Im Sinne der vorstehenden Erwägungen ist die Beschwerde abzuweisen und die Beschwerdeführerin zu verpflichten, der Beschwerdegegnerin den Betrag von

Fr. 2'298.90 nebst Verzugszins von 5 % seit dem 4. Februar 2018 zu bezahlen; weiter ist sie zu verpflichten, der Beschwerdegegnerin den Betrag von Fr. 2'297.45 sowie Bearbeitungs- und Mahnkosten in der Höhe von Fr. 180.-- zu bezahlen. In diesem Umfang ist in der Betreibung Nr. XXXXXXXX des Betreibungsamtes B. definitive Rechtsöffnung zu erteilen. Gerichtskosten sind keine zu erheben (vgl.

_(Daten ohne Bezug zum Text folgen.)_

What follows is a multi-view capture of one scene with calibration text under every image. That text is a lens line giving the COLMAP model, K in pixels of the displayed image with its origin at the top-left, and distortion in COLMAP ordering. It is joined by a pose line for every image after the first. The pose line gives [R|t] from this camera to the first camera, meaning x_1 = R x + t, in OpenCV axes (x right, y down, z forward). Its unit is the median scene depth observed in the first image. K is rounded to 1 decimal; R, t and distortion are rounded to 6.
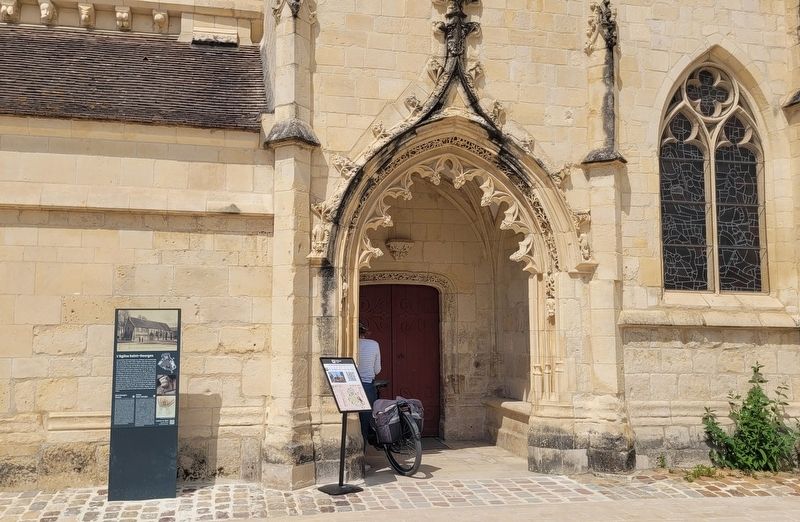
lens RADIAL K [[679.9, 0, 378.6], [0, 679.9, 258.7], [0, 0, 1]] dist [0.045719, -0.021630]
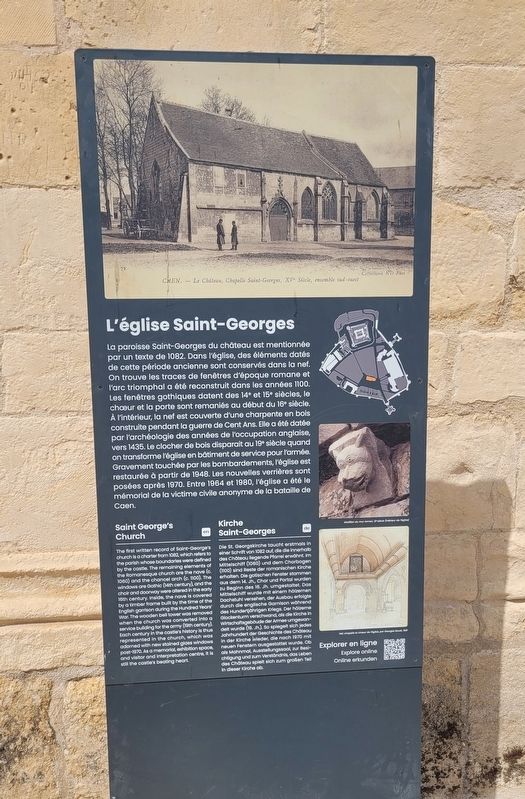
lens RADIAL K [[615.7, 0, 263.5], [0, 615.7, 400.6], [0, 0, 1]] dist [0.026002, 0.000026]
pose [[0.996793, 0.003892, -0.079924, -0.284893], [0.014909, 0.972291, 0.233300, 0.107829], [0.078617, -0.233743, 0.969115, 0.729806]]
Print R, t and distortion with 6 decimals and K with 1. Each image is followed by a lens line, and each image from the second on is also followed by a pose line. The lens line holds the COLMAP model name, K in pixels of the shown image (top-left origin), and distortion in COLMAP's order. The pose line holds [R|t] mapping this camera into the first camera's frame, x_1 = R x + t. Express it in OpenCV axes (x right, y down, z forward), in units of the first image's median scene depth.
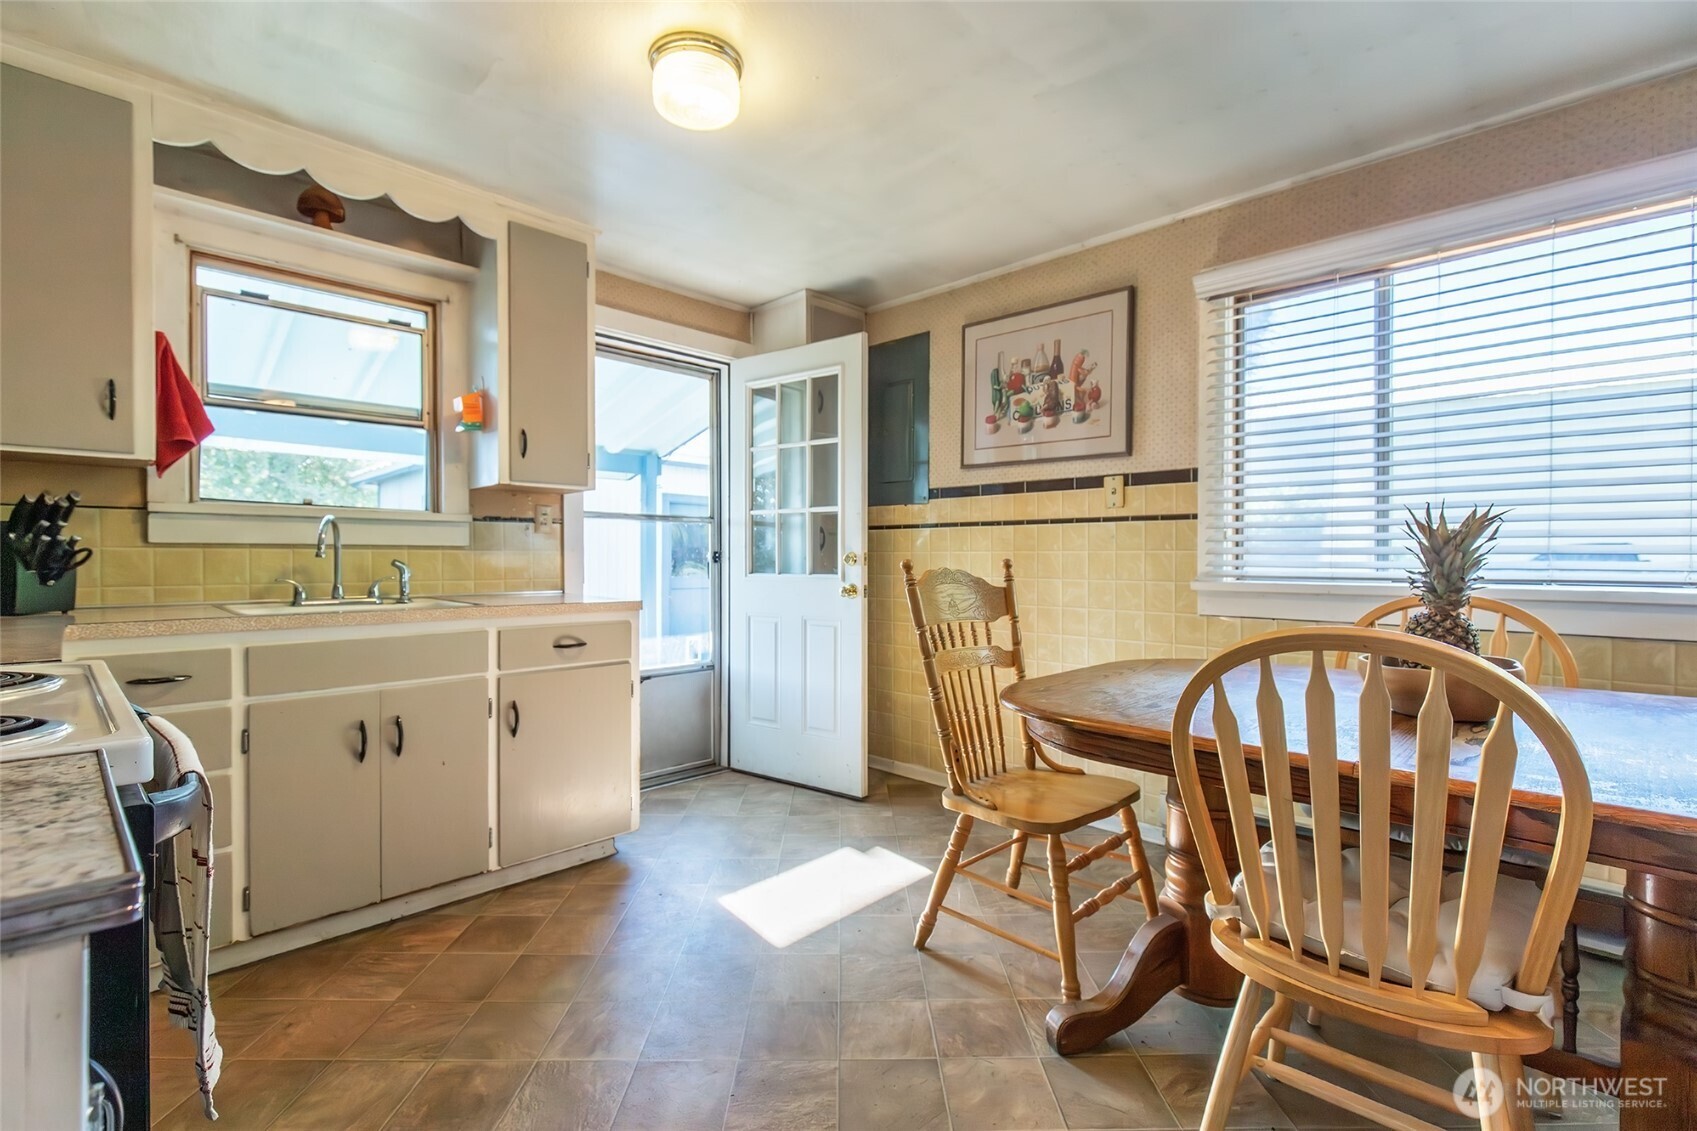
lens RADIAL K [[766.2, 0, 861.8], [0, 766.2, 562.8], [0, 0, 1]] dist [-0.003648, -0.000510]
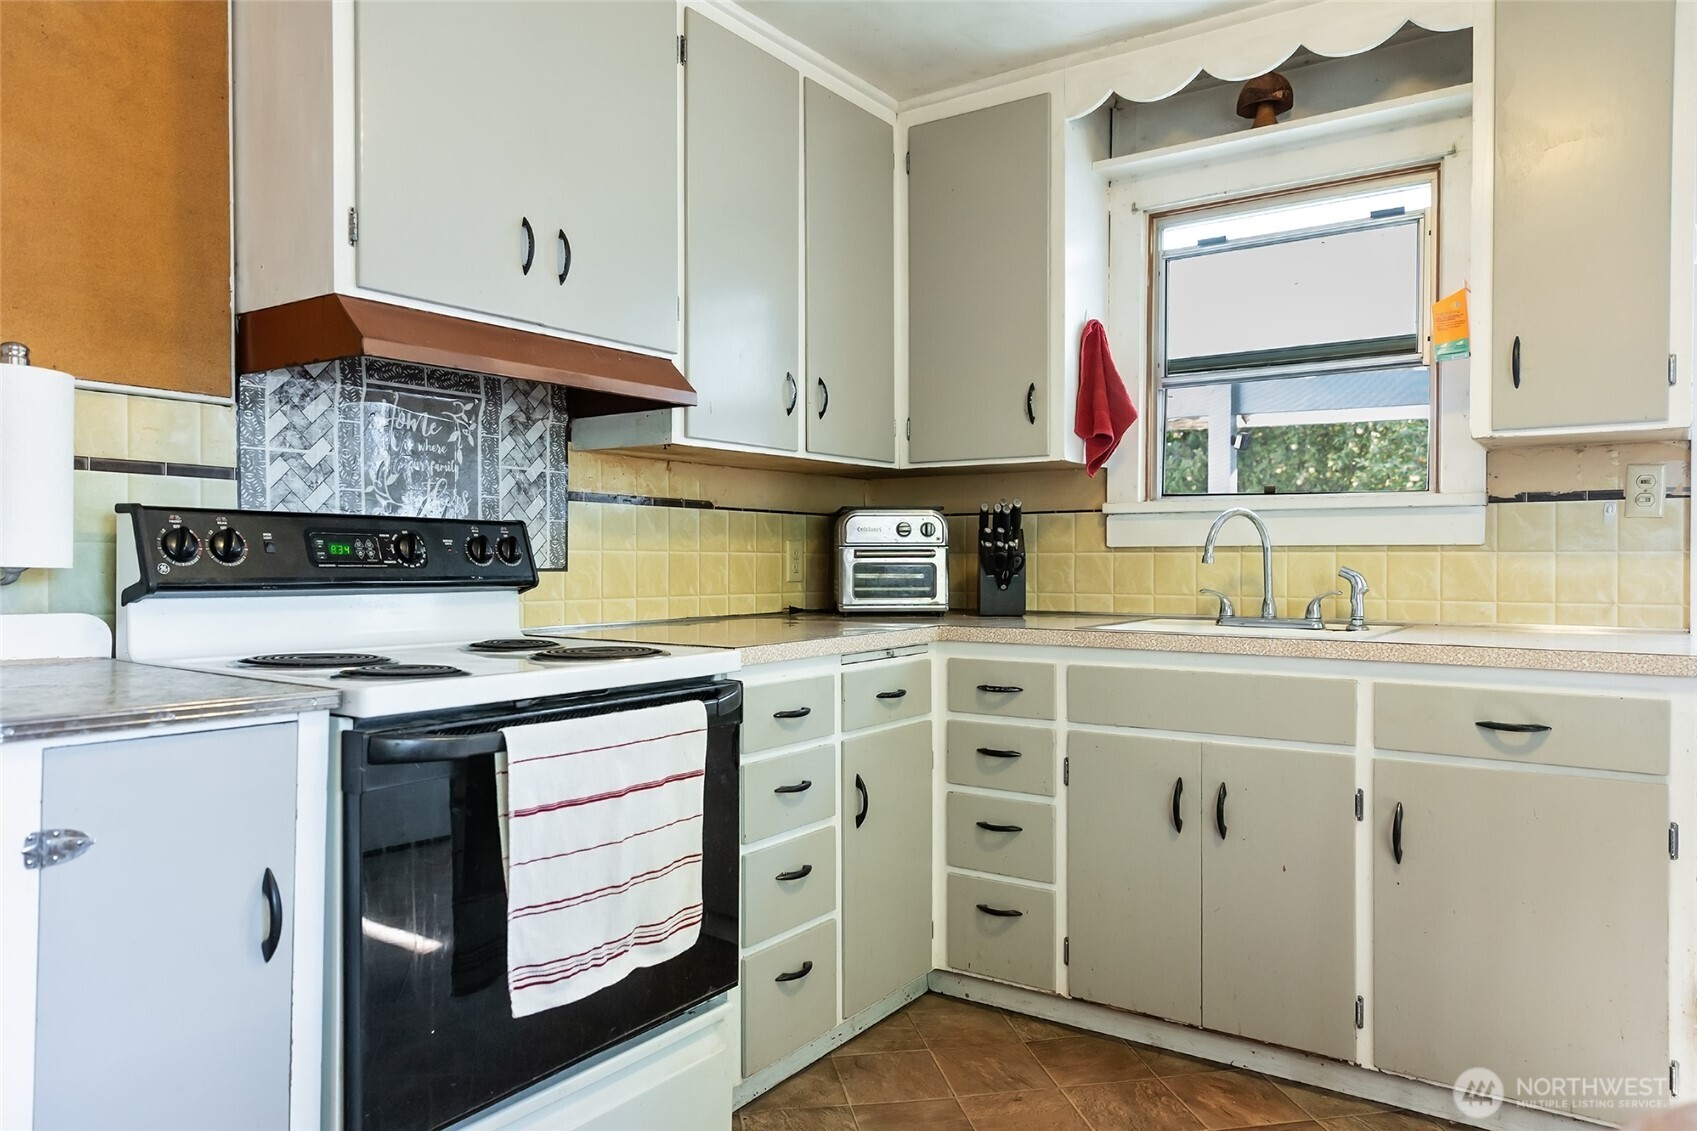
lens RADIAL K [[1145.2, 0, 821.7], [0, 1145.2, 572.1], [0, 0, 1]] dist [-0.000022, 0.005668]
pose [[0.146670, 0.011018, -0.989124, 0.354128], [-0.006713, 0.999926, 0.010143, -0.006919], [0.989163, 0.005153, 0.146734, 0.406116]]
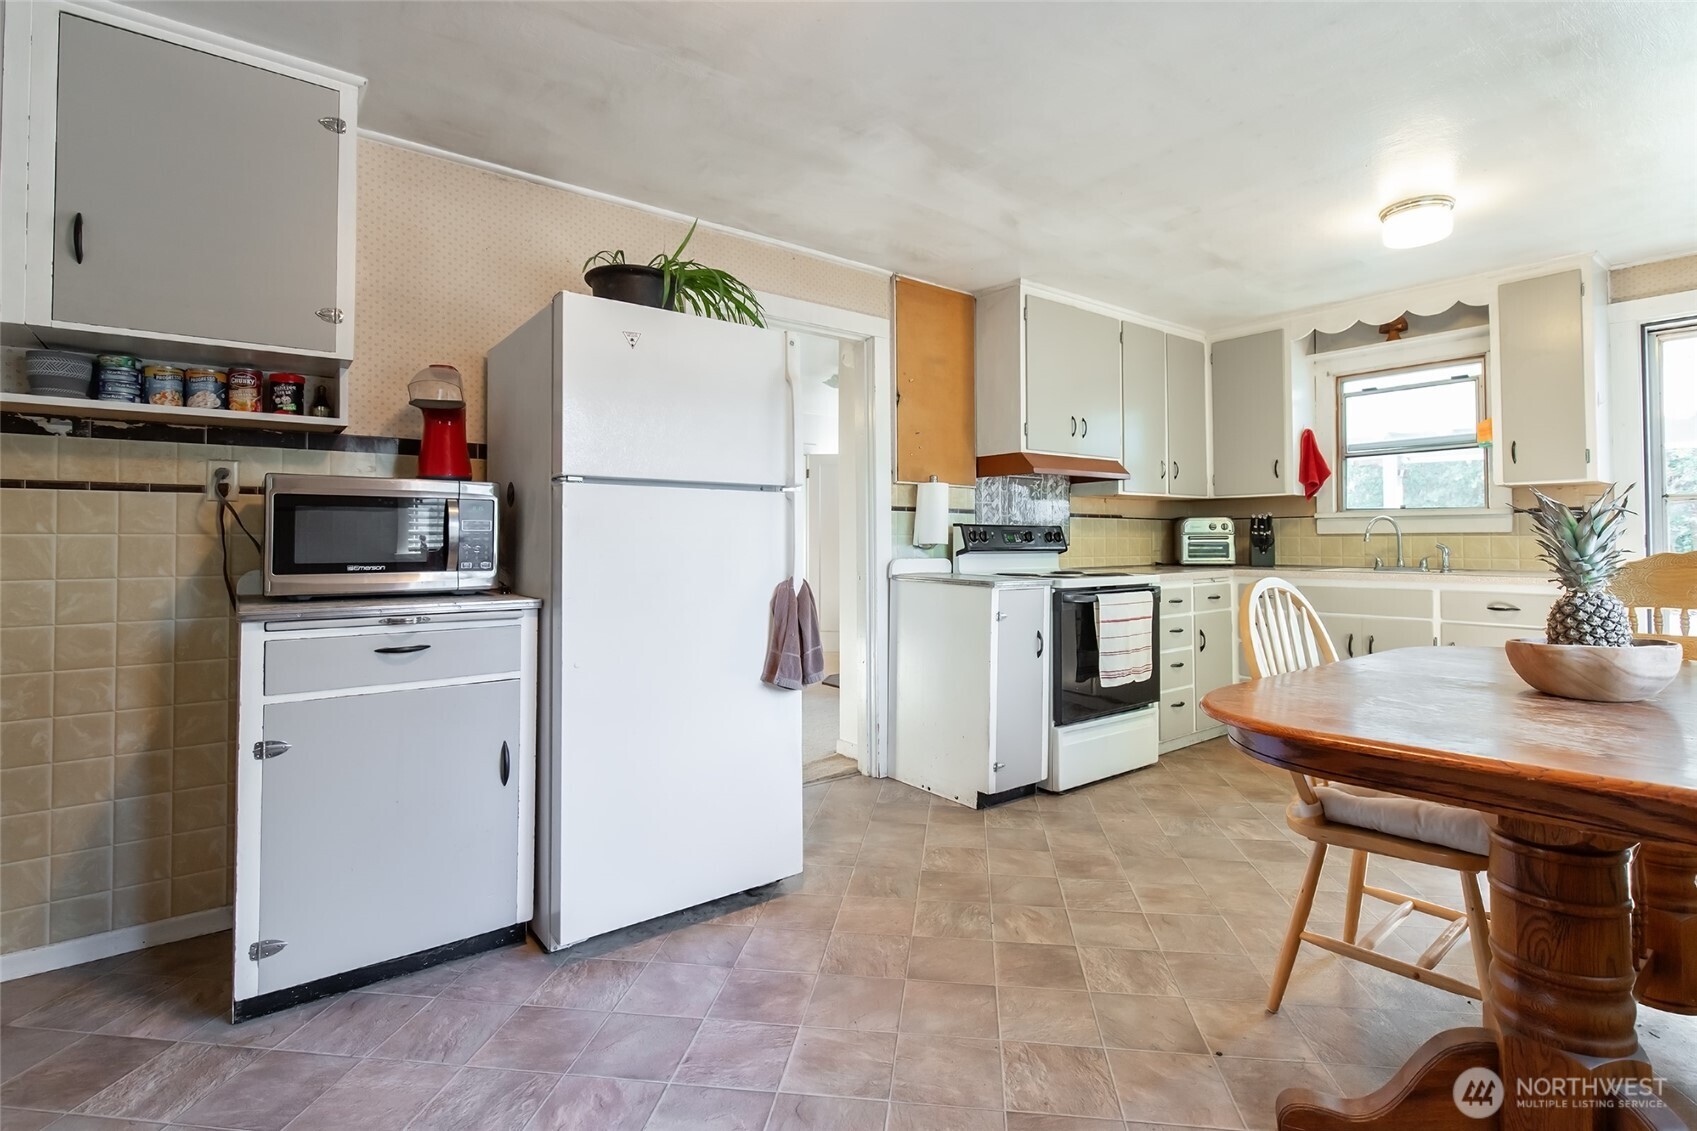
lens RADIAL K [[799.1, 0, 856.0], [0, 799.1, 525.1], [0, 0, 1]] dist [-0.009404, 0.000784]
pose [[-0.146919, -0.019930, -0.988948, 1.134834], [-0.002746, 0.999801, -0.019741, -0.005218], [0.989145, -0.000184, -0.146945, 0.116755]]
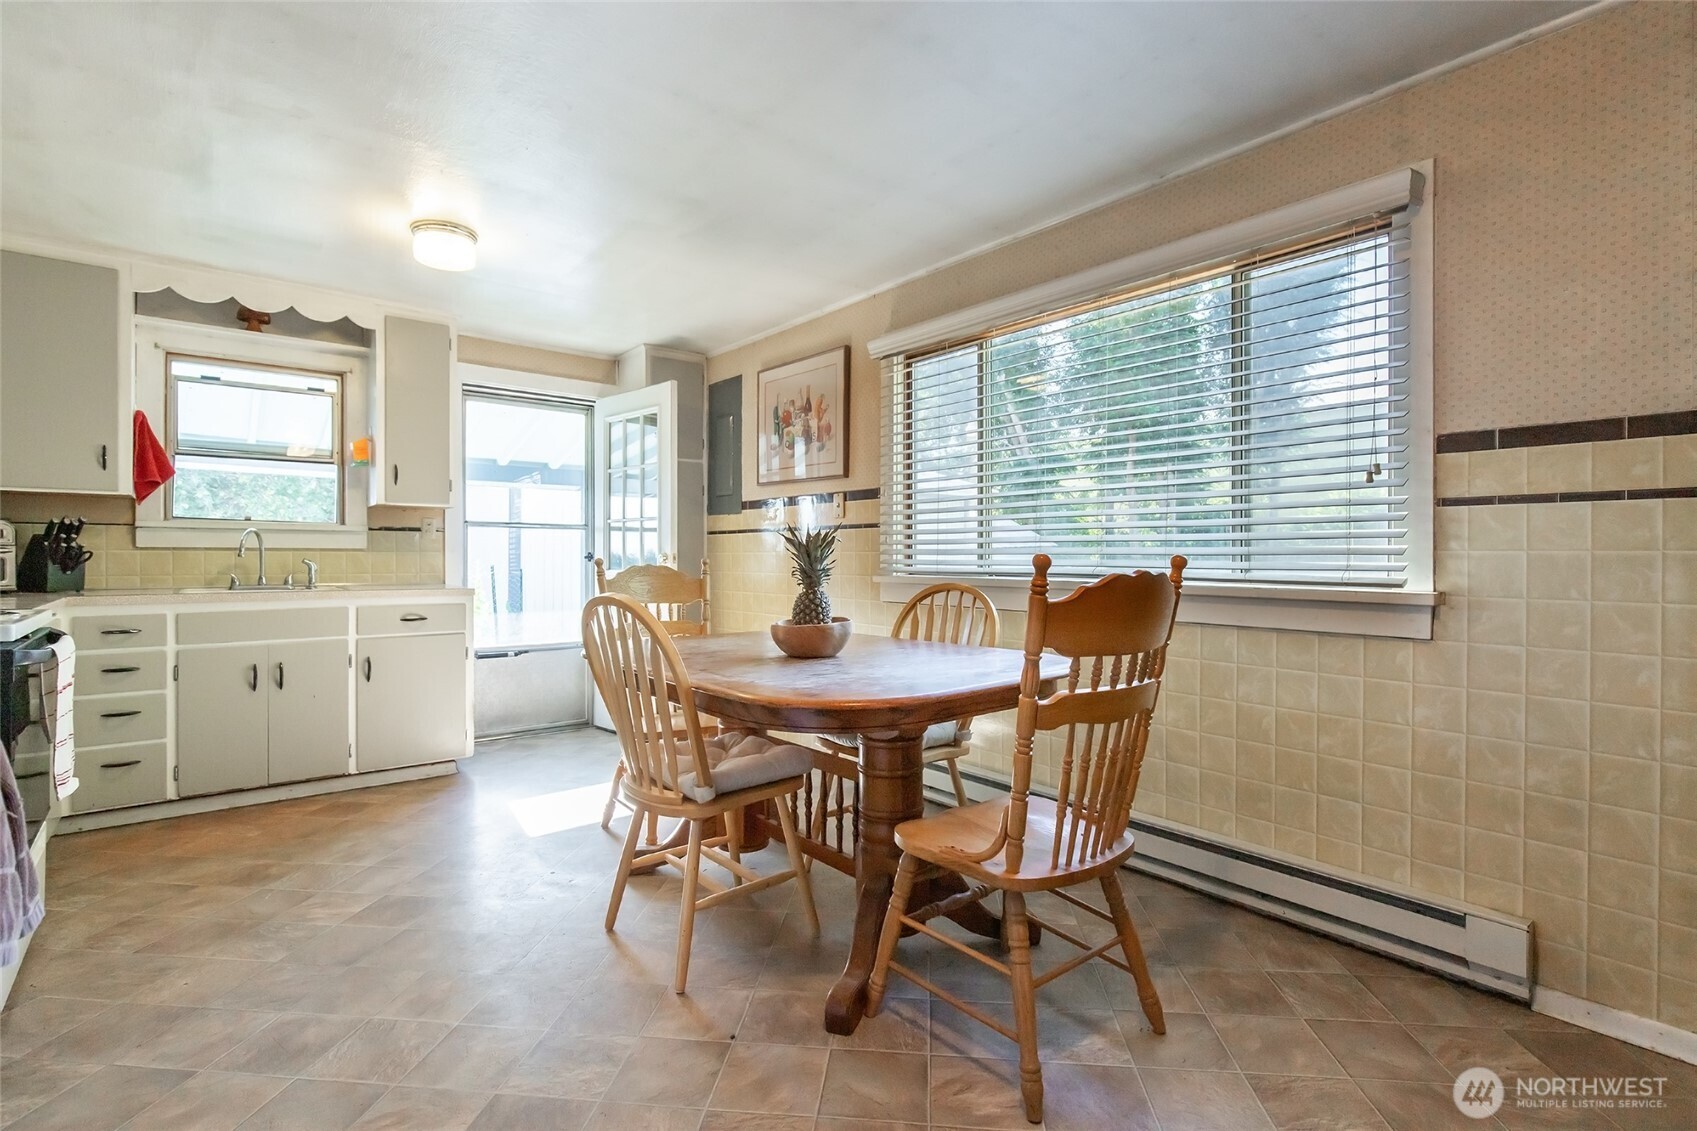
lens RADIAL K [[799.1, 0, 863.7], [0, 799.1, 558.4], [0, 0, 1]] dist [-0.009404, 0.000784]
pose [[0.994343, 0.000124, -0.106218, 0.608303], [-0.000793, 0.999980, -0.006258, 0.004391], [0.106216, 0.006307, 0.994323, -0.375961]]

Art. 61 lit. a ATSG).

Entscheid

im Zirkulationsverfahren gemäss Art. 39 VRP

1.

Die Beschwerde wird im Sinne der Erwägungen abgewiesen und die Beschwerdeführerin verpflichtet, der Beschwerdegegnerin den Betrag von Fr. 2'298.90 nebst Verzugszins von 5 % ab dem 4. Februar 2018 zu bezahlen; weiter wird sie verpflichtet, der Beschwerdegegnerin den Betrag von Fr. 2'297.45 sowie Bearbeitungs- und Mahnkosten in der Höhe von Fr. 180.-- zu bezahlen. In diesem Umfang wird der Beschwerdegegnerin in der Betreibung Nr. XXXXXXXX des Betreibungsamtes B. definitive Rechtsöffnung erteilt.

2.

Es werden keine Gerichtskosten erhoben.